Corriqueiro, o pão possui seus produtores perfeitamente enquadrados nos parâmetros do esnobismo. É o caso da família Poilaine, proprietária de duas padarias disputadíssimas em Paris, elas produzem diariamente de 800 a 1000 pães diferentes (com variações de receita e de dimensão). Não toleram o aquecimento a gás para seus fornos. Tudo a fogo de lenha. Na matriz - rue du Cherche-Midi - aquecem a 230 graus um forno de pedra construído no século XI no subsolo de uma abadia.
Mas o aspecto inédito das padarias Poilaine consiste na pureza dos ingredientes. O trigo é moído em mós de pedra (nada de moedores mecânicos!), e o fermento natural não contém nenhum aditivo químico. As pás com que oito artesões trabalham são de madeira. Dizem que as de metal prejudicam a uniformidade da assadura. Para compensar essas frescuras todas, muita gente não hesita em pagar 20 a 30 por cento a mais que numa padaria normal, onde - detalhe importante para o público brasileiro - sempre foi proibida a confecção de pães com outro ingrediente de base a não ser farinha de trigo puríssima.
A Poilaine tem entre seus clientes toda a turma que os cronistas sociais sem imaginação designam como "top-jet". O presidente da Coca-Cola recebe mensalmente por avião uma leva de massa congelada para que sua empregada vá fabricando seu pãozinho paulatinamente. Salvador Dali certa vez comprou quilos da massa para fabricar uma enorme escultura. Catherine Deneuve e alguns emires árabes estão entre os que se nutrem diariamente "chez" Poilaine.
O caso deste padeiro bem sucedido exemplifica a capacidade da sociedade francesa de valorizar seu pão em termos de requinte. Um requinte muitas vezes importado de outro países europeus e imediatamente incorporado aos hábitos locais.
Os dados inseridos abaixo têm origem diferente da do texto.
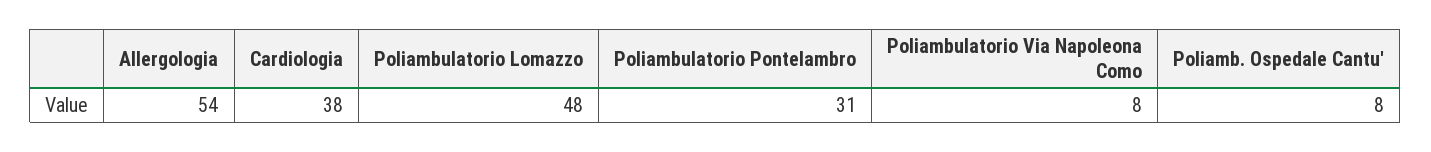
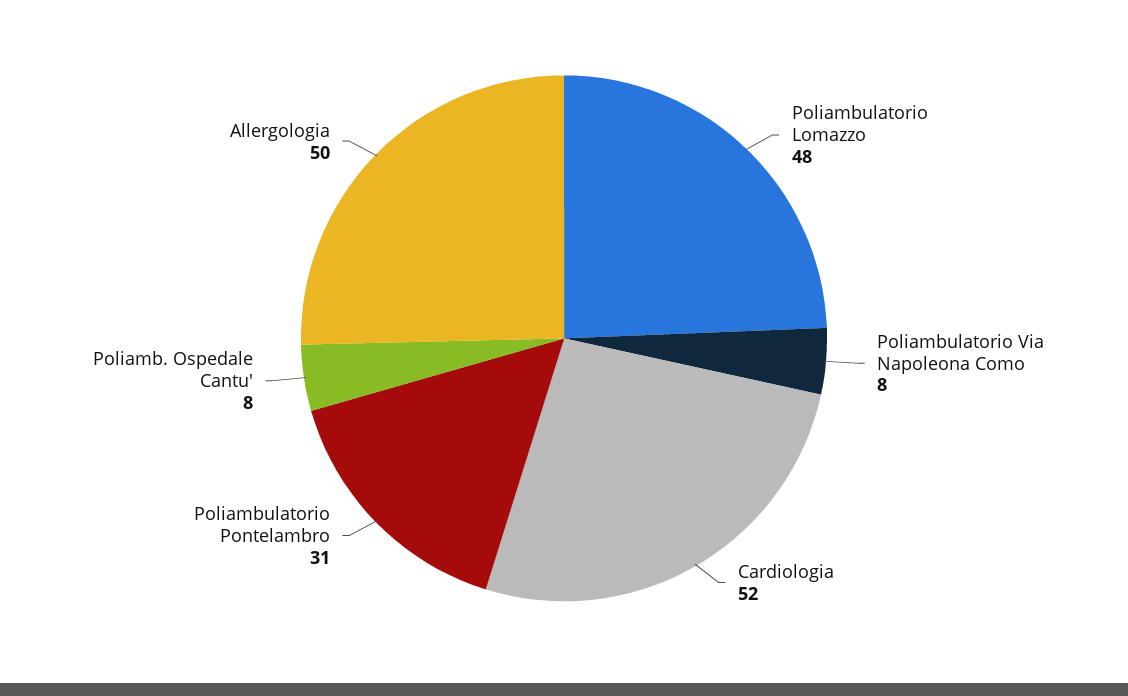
Allergologia: 54 -> 50
Cardiologia: 38 -> 52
É o que ocorreu com o "croissant", pãozinho em forma de meia-lua, feito com bastante manteiga. Pouca gente sabe que ele é de origem austríaca. Aliás, a palavra "croissant" é uma tradução do alemão "hornchen" (pequena lua). A historinha é a seguinte. Em 1689 os turcos cercavam Viena mas não chegaram a se apoderar da cidade. Foram derrotados por Sobieski. Mas os padeiros vienenses tinham mesmo assim produzido pãezinhos em forma de quarto-crescente. Talvez para badalar os invasores. A moda pegou e hoje num monte de lugares dos quatro cantos do mundo encontra-se "croissants" apresentados como um produto genuinamente importado da tradição francesa.